## Task data
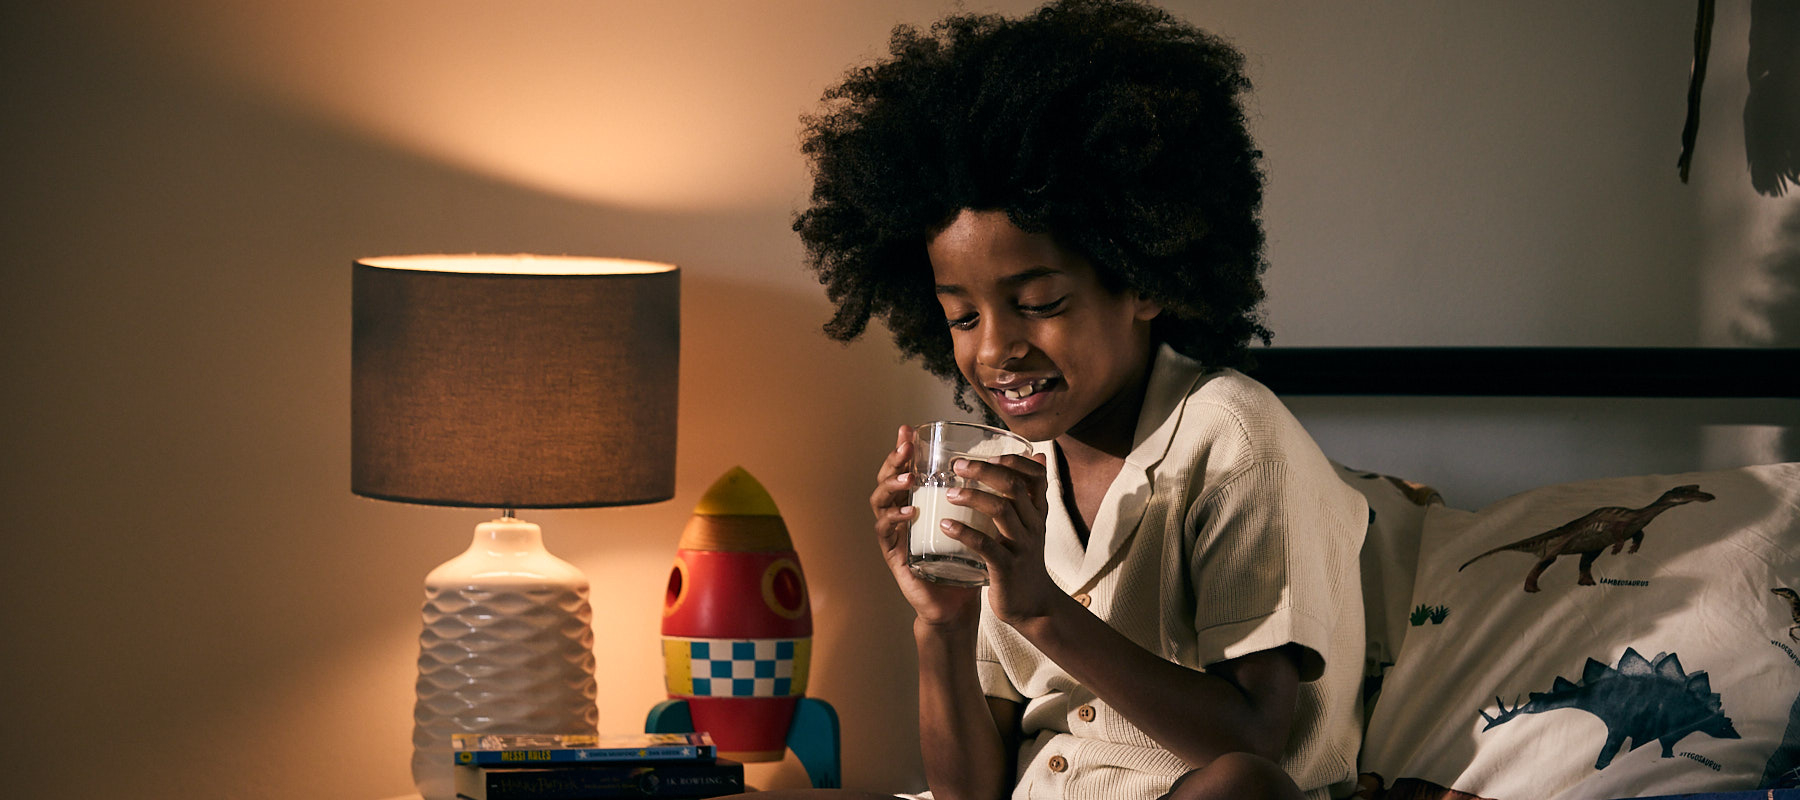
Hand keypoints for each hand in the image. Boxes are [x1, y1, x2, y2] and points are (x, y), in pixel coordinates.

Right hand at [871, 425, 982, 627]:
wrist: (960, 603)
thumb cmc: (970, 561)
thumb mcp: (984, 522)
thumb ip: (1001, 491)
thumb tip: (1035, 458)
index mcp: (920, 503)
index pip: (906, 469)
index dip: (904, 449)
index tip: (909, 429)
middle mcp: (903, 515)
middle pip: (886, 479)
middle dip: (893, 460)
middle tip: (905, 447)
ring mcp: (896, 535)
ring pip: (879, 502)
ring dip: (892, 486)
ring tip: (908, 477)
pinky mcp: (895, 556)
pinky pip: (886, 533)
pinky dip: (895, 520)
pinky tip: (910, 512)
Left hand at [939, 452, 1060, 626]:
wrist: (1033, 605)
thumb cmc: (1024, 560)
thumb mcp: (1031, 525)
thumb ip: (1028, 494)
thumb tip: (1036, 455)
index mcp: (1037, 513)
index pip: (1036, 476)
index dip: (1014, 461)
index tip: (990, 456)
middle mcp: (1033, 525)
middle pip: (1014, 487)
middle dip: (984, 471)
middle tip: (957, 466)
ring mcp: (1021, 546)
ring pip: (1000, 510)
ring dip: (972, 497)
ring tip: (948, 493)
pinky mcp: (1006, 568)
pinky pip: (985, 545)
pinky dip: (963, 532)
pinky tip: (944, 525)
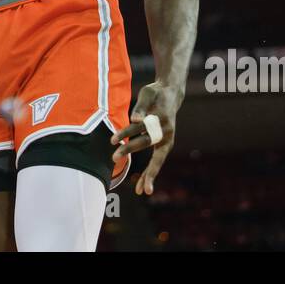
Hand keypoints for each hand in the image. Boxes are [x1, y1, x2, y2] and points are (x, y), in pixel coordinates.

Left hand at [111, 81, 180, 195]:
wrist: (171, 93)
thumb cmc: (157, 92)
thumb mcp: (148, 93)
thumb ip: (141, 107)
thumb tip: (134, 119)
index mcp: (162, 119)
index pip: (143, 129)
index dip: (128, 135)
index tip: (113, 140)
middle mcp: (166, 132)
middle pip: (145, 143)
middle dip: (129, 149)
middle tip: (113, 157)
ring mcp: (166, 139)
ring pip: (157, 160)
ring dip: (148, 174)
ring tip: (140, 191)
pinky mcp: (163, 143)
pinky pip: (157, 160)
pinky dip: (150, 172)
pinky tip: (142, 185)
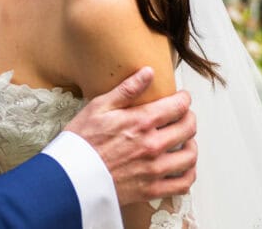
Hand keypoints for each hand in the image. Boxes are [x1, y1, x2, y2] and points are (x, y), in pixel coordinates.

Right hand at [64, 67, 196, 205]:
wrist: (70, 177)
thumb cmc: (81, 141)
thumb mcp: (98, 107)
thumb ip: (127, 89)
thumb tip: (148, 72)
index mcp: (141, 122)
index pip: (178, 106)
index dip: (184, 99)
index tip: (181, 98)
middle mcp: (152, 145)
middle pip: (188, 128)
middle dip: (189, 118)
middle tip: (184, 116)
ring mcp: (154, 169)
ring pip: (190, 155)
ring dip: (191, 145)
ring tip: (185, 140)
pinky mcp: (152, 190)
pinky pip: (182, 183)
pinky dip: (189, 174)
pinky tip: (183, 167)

## Problem to solve
Drop every picture and repeat the rest of the entries exactly.

## Answer
Hand keypoints for each hand in the image. Boxes are [x1, y1, x2, y2] and points are (x, y), in pixel coordinates.

Right hand at [871, 425, 982, 627]:
wrist: (960, 603)
thumb cmc: (970, 561)
thumb mcp: (984, 522)
thumb ip: (1001, 491)
thumb tip: (1035, 458)
index mcp: (920, 503)
index pip: (906, 469)
index dip: (904, 449)
index tip: (909, 429)
middle mcp: (903, 515)
middle pip: (886, 479)
middle dip: (893, 460)
middle tip: (905, 447)
ring mcp: (896, 535)
ring pip: (879, 502)
ring dip: (892, 486)
ring tip: (908, 477)
pinky mcp: (895, 556)
pinky pip: (886, 533)
pinky dip: (895, 520)
pinky tip: (910, 512)
Left hand at [939, 452, 1060, 626]:
wrist: (1033, 605)
thumb cmc: (1024, 560)
thumb mcp: (1031, 525)
thumb ip: (1028, 494)
thumb tip: (1036, 455)
index mcp: (1037, 513)
index pip: (1036, 476)
index dip: (1014, 461)
index tip: (990, 456)
middle mcp: (1033, 525)
middle pip: (1014, 487)
middle dip: (984, 471)
middle tip: (957, 466)
ring mcp: (1021, 546)
ring pip: (1000, 510)
ring dip: (972, 497)
ring tip: (948, 493)
pinky mcp: (1006, 568)
pinky pip: (985, 545)
pinky dip: (963, 532)
pinky tip: (944, 525)
Hand keypoints for each hand in the image. Boxes are [x1, y1, x2, y2] and points are (x, y), in pixel coordinates.

Left hand at [111, 81, 180, 195]:
wrist: (171, 93)
thumb cmc: (157, 92)
thumb mcp: (148, 93)
thumb ip: (141, 107)
thumb tip: (134, 119)
index mcp: (162, 119)
index pip: (143, 129)
index dip: (128, 135)
index tip: (113, 140)
middle mcp: (166, 132)
middle pip: (145, 143)
middle dip: (129, 149)
middle tip: (113, 157)
ring mcp: (166, 139)
ring pip: (157, 160)
ring dip: (148, 174)
ring tip: (140, 191)
pinky mcp: (163, 143)
pinky pip: (157, 160)
pinky dip: (150, 172)
pinky tip: (142, 185)
Hand keypoints for each hand in the image. Boxes are [x1, y1, x2, y2] and points are (x, y), in pixel coordinates.

Right hand at [64, 67, 196, 205]:
wrist: (70, 177)
thumb cmc: (81, 141)
thumb mcp: (98, 107)
thumb ip: (127, 89)
thumb tip: (148, 72)
index mcp: (141, 122)
index pip: (178, 106)
index dip: (184, 99)
index tip: (181, 98)
middle mcp: (152, 145)
middle pip: (188, 128)
middle dip: (189, 118)
middle tip: (184, 116)
ring mcp: (154, 169)
ring pip: (190, 155)
ring dip: (191, 145)
ring tip: (185, 140)
pinky mcp: (152, 190)
pinky pip: (182, 183)
pinky dip: (189, 174)
pinky tip: (183, 167)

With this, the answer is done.